**Auszug aus Dokument:**
● ● ● ●

17.06.2022
Scham und Beschämungen in kolonialen und postkolonialen Zeiten: Internationale Tagung zu (post)kolonialer Herabsetzung in Dresden und Leipzig
Beschämung und Demütigung waren zentral für die Etablierung kolonialer Machtgefüge. Die vermeintliche Überlegenheit der kolonialen „Mutterländer“ wurde z.B. materiell durch Technik, Infrastruktur, Architektur, Kleidung u.a. demonstriert und war mit ganz unterschiedlichen Gefühlen wie z.B. Stolz, Kompetenz, Ohnmacht oder Scham u.a. verbunden.
Die Tagung, die vom 16. bis 18. Juni in Dresden und Leipzig stattfindet, fragt, welche Gefühle konkret mit kolonialen Praktiken und Dingen aus der Kolonialzeit verbunden waren und wie diese heute erinnert, verändert oder verdrängt werden. Sie verknüpft damit erstmalig Perspektiven der Emotionsforschung mit Forschungen zu (Post)Kolonialismus.
Die ersten beiden Konferenztage finden im Festsaal Dülferstraße der TU Dresden statt. Ein Höhepunkt ist am Freitagabend, 18.30 Uhr, die Lesung der Bachmann-Preisträgerin Sharon Dodua Otoo aus ihrem aktuellen Roman „Adas Raum“. Das 2021 erschienene Werk verbindet über fünf Jahrhunderte und unterschiedliche kulturelle Räume hinweg die Lebensgeschichten von vier schwarzen wie weißen Adas, deren soziale und materielle Umgebung, die jeweiligen Gewaltkontexte, die Rassismen und die Selbstbestimmungsversuche der vier Frauen, die vielfach miteinander verbunden sind. Die Lesung ist öffentlich.

● ● ● ●

**Datenzeilen:**
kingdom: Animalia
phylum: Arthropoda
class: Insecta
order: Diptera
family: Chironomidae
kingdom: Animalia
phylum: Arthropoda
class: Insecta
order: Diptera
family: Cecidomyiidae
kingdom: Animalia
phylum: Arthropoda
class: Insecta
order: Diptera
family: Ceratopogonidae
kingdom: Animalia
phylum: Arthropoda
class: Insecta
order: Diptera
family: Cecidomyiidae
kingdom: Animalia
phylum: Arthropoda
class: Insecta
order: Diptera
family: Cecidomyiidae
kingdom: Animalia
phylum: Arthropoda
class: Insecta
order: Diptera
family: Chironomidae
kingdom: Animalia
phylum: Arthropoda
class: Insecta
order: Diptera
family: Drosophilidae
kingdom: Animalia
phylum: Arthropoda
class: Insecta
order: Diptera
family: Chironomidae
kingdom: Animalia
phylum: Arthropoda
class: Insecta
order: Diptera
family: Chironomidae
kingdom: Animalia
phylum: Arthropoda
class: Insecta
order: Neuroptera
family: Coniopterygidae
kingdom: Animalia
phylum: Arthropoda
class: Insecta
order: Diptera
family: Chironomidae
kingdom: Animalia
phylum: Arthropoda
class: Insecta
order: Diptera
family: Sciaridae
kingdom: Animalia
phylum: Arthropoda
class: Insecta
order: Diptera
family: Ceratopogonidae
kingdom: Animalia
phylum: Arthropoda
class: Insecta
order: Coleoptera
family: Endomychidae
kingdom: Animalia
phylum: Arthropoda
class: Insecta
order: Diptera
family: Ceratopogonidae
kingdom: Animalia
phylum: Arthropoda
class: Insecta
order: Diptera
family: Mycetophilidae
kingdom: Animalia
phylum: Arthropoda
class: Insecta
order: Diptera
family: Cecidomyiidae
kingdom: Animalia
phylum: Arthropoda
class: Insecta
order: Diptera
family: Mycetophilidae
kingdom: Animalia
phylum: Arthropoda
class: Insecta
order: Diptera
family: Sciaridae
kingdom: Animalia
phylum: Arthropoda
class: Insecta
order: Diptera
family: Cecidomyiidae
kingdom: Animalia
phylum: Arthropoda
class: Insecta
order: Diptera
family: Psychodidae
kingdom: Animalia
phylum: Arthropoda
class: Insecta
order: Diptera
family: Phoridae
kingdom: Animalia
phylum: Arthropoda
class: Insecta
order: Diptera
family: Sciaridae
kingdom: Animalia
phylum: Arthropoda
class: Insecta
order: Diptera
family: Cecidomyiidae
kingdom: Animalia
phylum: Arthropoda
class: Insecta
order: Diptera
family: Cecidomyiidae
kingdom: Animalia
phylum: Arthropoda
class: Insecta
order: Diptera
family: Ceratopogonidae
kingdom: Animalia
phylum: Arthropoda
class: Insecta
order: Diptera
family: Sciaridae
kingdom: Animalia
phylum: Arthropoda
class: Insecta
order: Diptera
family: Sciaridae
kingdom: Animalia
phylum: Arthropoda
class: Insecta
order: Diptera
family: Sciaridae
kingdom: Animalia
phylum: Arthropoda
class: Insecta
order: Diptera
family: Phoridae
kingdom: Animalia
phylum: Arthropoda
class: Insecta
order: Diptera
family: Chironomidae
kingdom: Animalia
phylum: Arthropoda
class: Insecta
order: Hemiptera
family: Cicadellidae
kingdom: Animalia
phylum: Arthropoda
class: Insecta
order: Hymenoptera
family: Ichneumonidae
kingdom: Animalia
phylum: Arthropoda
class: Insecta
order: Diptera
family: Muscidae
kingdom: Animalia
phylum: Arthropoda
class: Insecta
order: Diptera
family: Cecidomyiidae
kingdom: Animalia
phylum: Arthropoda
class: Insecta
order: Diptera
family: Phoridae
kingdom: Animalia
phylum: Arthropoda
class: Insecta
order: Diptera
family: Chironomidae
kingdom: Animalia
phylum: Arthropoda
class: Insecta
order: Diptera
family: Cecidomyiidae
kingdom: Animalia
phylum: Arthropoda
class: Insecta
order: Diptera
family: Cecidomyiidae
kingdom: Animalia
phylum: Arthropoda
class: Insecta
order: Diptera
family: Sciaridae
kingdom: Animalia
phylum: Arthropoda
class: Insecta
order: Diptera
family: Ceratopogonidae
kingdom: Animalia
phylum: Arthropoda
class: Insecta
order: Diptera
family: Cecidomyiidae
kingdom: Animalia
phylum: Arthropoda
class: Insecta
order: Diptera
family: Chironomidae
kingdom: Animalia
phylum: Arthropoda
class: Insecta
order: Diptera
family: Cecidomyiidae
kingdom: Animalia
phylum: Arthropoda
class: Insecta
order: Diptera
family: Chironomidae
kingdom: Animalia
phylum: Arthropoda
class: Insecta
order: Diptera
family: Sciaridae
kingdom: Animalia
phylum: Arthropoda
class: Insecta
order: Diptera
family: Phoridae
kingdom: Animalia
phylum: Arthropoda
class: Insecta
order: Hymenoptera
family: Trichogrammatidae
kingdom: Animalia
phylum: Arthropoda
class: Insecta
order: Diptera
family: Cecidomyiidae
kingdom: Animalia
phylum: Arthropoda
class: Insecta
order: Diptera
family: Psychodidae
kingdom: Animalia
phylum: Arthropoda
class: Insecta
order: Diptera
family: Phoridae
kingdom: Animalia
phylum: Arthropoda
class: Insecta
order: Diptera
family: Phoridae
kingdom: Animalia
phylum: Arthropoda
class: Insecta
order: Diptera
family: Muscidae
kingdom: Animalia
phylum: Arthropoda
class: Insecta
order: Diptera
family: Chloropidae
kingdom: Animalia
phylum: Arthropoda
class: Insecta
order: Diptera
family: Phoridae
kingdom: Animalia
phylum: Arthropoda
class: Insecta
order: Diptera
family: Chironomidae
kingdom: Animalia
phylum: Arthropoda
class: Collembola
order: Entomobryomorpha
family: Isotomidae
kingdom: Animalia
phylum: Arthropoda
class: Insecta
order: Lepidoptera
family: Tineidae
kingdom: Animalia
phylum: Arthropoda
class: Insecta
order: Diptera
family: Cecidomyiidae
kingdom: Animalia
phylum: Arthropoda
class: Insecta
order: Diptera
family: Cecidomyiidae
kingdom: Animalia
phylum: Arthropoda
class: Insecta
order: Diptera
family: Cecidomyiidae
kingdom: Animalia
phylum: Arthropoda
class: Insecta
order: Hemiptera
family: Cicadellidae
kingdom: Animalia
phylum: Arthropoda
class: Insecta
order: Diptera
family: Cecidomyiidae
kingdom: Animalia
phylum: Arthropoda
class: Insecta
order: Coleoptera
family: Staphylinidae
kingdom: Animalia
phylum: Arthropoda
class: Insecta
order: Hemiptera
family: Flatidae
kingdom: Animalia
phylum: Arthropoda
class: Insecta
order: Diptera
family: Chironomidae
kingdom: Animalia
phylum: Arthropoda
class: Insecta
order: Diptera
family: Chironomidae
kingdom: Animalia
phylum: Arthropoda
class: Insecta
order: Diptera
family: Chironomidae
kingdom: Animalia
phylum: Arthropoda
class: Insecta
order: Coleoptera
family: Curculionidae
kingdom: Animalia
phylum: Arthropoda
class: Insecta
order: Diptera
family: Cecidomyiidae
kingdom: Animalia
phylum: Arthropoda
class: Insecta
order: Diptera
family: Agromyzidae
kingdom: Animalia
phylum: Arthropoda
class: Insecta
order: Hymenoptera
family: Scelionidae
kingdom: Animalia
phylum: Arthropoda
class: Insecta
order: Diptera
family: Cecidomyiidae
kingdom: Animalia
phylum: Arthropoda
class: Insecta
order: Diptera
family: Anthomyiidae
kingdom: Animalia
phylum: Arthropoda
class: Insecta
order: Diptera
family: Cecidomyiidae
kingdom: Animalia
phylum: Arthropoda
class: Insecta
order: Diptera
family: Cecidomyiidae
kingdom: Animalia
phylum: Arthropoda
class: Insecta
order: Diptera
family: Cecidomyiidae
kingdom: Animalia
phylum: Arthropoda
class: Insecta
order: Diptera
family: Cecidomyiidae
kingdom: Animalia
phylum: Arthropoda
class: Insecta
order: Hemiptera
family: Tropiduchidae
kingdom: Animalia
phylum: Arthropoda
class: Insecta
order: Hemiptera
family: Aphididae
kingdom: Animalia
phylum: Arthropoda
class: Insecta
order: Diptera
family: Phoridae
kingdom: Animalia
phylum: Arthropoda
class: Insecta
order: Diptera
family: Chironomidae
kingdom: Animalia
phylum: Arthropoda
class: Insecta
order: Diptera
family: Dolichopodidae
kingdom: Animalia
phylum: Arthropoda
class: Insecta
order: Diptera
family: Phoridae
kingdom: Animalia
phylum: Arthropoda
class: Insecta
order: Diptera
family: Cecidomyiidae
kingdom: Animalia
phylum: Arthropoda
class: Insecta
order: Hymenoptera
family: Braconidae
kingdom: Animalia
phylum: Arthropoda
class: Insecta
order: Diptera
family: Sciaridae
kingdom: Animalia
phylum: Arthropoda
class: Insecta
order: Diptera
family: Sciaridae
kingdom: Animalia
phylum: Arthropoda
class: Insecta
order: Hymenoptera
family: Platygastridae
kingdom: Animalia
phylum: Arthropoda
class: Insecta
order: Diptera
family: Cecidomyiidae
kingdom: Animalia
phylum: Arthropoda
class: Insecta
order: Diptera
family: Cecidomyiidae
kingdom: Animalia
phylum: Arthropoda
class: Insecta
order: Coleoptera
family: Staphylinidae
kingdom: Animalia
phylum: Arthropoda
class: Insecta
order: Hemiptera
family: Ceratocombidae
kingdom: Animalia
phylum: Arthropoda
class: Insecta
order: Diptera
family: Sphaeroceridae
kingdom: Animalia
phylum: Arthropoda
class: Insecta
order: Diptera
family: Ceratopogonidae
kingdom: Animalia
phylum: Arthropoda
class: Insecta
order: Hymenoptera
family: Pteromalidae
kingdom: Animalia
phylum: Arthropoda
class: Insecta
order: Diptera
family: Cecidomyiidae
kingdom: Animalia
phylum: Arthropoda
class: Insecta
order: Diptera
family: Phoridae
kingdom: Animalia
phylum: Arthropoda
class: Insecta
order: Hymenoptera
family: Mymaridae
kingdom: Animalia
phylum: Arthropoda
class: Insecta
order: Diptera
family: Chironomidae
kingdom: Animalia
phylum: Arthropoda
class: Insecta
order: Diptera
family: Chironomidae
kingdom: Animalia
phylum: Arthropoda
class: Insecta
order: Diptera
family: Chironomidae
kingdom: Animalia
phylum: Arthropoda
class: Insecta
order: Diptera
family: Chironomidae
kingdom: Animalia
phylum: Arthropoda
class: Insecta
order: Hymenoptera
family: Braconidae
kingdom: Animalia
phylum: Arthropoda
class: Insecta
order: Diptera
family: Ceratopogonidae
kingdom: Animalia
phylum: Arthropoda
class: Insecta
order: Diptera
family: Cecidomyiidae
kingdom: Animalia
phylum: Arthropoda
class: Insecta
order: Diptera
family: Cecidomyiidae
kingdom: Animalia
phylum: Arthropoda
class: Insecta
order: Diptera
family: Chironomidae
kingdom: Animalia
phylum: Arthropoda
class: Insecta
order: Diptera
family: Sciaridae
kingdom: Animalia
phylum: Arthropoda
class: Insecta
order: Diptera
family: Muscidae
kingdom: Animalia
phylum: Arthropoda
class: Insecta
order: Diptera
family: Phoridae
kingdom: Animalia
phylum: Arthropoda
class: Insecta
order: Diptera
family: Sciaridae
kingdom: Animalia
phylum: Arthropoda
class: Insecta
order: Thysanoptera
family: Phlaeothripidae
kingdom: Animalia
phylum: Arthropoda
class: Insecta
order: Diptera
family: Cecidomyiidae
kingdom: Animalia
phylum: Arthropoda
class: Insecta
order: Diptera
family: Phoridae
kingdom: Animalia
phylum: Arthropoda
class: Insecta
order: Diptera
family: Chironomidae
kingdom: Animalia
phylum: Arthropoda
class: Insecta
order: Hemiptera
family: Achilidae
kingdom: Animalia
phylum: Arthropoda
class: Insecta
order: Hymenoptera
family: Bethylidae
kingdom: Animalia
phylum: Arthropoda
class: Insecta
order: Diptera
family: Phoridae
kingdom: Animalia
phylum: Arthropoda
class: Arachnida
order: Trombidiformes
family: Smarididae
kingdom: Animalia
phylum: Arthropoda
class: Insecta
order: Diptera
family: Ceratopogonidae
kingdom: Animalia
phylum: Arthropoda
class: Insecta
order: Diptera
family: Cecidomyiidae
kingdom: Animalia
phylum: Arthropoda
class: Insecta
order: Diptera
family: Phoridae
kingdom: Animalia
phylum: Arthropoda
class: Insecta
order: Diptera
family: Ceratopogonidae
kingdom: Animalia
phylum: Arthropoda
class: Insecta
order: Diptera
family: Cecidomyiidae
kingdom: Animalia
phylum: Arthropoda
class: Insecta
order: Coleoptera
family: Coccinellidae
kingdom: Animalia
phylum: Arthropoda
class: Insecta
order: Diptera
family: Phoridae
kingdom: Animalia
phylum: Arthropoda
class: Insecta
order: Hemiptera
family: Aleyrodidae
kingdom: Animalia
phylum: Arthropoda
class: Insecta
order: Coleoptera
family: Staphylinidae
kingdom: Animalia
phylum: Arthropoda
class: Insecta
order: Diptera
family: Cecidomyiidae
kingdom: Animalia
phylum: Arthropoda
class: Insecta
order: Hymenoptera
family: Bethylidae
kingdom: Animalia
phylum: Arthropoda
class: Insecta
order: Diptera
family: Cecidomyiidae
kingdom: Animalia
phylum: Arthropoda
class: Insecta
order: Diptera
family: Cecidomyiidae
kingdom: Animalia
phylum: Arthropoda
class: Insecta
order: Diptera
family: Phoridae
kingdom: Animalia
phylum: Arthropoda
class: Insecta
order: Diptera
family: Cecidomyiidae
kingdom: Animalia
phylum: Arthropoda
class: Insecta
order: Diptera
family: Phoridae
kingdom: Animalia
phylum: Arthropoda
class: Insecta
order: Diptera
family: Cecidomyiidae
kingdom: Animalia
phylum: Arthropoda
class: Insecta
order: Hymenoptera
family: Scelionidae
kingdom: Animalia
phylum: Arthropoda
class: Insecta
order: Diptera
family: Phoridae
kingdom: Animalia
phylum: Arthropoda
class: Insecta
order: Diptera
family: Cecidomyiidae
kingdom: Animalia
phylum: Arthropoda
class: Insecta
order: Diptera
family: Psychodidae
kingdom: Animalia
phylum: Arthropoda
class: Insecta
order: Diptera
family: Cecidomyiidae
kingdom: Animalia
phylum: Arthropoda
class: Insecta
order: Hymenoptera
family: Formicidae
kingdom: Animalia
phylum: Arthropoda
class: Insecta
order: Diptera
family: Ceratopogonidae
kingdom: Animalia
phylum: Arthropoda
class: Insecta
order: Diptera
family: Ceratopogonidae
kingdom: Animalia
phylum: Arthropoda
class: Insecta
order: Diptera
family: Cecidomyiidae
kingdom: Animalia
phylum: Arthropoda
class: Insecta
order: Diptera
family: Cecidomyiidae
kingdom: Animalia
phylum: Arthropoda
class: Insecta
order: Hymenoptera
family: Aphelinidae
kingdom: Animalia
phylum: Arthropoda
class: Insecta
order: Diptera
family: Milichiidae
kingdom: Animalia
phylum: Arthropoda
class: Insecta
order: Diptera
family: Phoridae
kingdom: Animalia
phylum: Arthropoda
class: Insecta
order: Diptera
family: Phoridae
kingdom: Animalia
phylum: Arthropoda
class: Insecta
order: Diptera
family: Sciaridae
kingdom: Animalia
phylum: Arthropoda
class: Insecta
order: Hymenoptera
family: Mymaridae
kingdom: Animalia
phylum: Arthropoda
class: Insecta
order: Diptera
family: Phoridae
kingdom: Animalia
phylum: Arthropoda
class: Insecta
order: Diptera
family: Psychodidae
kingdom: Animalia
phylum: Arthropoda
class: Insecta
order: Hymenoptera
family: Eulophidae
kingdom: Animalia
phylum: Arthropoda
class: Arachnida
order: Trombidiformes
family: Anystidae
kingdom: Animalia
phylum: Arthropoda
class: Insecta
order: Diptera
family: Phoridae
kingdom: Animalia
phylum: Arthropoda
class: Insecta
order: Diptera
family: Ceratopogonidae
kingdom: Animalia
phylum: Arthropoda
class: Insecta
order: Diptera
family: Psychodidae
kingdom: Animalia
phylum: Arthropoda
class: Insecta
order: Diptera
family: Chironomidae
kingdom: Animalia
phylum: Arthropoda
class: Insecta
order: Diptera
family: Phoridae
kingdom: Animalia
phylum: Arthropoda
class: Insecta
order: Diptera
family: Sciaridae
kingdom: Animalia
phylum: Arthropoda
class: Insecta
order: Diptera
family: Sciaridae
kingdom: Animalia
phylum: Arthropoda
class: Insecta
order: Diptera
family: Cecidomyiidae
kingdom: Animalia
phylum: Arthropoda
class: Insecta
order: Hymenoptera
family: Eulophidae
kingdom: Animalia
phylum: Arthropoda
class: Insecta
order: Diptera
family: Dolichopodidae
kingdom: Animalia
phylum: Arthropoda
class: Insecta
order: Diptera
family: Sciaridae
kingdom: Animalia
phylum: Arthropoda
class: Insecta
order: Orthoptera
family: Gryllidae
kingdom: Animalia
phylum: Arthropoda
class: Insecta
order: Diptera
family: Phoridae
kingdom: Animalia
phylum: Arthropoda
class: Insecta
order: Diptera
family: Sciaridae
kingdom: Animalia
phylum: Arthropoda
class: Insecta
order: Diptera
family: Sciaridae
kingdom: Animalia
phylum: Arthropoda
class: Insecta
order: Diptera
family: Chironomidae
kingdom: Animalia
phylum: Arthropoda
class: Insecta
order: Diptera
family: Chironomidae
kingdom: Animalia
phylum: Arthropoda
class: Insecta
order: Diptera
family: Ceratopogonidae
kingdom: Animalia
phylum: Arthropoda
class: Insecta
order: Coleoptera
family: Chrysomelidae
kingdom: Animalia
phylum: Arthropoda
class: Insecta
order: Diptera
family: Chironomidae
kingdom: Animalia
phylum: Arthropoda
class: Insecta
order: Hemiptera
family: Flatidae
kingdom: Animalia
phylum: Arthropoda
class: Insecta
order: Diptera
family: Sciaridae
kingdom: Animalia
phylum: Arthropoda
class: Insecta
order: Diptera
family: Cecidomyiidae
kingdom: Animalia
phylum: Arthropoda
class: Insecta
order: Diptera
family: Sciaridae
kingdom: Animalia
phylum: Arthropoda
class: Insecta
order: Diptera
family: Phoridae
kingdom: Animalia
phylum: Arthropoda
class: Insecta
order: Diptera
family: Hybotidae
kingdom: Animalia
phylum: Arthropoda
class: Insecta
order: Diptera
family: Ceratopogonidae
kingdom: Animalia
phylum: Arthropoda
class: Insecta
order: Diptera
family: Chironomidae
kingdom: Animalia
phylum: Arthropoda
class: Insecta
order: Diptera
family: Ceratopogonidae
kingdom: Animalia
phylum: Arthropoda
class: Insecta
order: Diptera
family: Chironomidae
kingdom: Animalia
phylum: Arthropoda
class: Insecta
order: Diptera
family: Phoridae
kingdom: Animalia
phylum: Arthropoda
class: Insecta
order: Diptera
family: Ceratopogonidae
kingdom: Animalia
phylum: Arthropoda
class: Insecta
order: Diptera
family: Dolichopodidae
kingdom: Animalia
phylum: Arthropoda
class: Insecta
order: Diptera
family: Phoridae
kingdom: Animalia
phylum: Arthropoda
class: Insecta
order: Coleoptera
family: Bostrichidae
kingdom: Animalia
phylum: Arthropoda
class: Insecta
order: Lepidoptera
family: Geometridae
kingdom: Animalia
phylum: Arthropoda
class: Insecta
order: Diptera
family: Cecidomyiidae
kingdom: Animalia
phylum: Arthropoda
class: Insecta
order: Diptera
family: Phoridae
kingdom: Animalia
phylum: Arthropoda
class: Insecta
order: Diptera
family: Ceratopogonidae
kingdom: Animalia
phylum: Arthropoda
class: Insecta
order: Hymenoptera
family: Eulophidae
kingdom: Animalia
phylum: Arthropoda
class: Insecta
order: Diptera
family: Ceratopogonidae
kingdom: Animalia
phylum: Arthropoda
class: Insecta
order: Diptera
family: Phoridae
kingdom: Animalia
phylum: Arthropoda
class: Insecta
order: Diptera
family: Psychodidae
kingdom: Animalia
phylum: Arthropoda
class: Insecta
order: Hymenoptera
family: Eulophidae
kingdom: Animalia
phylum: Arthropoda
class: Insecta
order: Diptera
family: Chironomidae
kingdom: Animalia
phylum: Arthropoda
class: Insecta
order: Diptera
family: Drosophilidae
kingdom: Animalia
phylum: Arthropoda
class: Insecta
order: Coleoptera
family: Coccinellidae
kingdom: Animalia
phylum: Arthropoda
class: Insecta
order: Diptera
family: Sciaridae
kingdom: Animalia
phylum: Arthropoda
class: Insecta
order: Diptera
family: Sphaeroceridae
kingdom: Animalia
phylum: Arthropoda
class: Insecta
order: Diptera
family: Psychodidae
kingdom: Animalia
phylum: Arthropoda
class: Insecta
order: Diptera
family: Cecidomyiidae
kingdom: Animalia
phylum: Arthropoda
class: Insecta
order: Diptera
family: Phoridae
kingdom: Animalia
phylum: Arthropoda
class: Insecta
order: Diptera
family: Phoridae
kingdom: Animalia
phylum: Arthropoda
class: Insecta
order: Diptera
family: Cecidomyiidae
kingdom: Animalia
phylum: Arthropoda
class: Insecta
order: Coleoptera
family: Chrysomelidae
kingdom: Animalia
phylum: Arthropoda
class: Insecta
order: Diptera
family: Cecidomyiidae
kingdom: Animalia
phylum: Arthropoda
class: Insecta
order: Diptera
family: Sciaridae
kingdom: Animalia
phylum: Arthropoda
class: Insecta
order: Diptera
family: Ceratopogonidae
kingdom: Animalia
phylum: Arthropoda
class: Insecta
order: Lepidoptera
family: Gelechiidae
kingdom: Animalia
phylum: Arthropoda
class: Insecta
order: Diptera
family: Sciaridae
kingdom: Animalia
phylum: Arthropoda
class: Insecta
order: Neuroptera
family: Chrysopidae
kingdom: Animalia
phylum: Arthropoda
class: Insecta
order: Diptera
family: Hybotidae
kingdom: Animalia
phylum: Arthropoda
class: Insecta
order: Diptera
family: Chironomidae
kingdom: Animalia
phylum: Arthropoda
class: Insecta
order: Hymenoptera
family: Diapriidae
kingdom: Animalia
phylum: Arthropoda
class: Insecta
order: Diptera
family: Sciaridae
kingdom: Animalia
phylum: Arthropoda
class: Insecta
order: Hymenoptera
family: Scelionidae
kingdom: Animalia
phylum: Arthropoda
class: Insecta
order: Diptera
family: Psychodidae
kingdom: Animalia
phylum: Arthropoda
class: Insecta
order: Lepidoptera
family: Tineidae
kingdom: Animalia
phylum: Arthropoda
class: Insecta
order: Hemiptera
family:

● ● ● ●

**Gestellte Aufgabe 1:**
Um wie viel Uhr beginnt laut der Meldung zur Tagung die Lesung von Sharon Dodua Otoo?
**Gestellte Aufgabe 2:**
Schreib die Meldung zur Tagung nach ihrem letzten Satz weiter.
Die Daten kommen aus einer anderen Quelle als die Meldung zur Tagung.

**Schriftliche Antwort 1:**
Die Lesung beginnt am Freitagabend um 18.30 Uhr.

**Schriftliche Antwort 2:**
Am 18. Juni ist die Tagung zu Gast in Leipzig. Das Panel „Ongoing Shaming? Consequences of Colonial Contexts“ findet im Seminargebäude der Universität Leipzig in der Schillerstraße statt. Die öffentliche Podiumsdiskussion zu „Shaming in Memory Cultures“ über postkoloniale Erinnerungskulturen bildet den Abschluss der Tagung und wird am Samstagabend 18 Uhr im GRASSI Museum für Angewandte Kunst stattfinden. Auf dem Podium diskutieren Wissenschaftler:innen und Aktivist:innen: Léontine Meijer-van Mensch, Direktorin der Staatlichen Ethnographischen Sammlungen, die Autorin und Aktivistin Sharon Dodua Otoo, George Abungu, Generaldirektor von Okello Abungu Heritage Consultants, sowie David Simo, Direktor des Deutsch-Afrikanischen Zentrums für wissenschaftliche Zusammenarbeit. Moderiert wird das Gespräch von Friedrich von Bose, Leiter Wissenschaft und Ausstellungen der Staatlichen Ethnographischen Sammlungen, und Dagmar Ellerbrock, Inhaberin der Professur für Neuere und Neueste Geschichte an der TU Dresden. Katja Kanzler, Professorin für amerikanische Literatur und amerikanische Literaturwissenschaft an der Universität Leipzig, wird die Tagung abschließend aus der Perspektive der Invektivitätsforschung kommentieren.
Organisiert wird die Veranstaltung von Dagmar Ellerbrock, Elisabeth Tiller, Torsten König und Sabine Küntzel im Rahmen des Sonderforschungsbereichs 1285 „Invektivität. Konstellationen und Dynamiken der Herabsetzung“ der TU Dresden in Zusammenarbeit mit Felix Brahm von der Universität Bielefeld. Kooperationspartner:innen sind das GRASSI Museum für Völkerkunde zu Leipzig, die Staatlichen Kunstsammlungen Dresden (SKD) sowie die Sächsische Landesbibliothek – Staats- und Universitätsbibliothek Dresden (SLUB).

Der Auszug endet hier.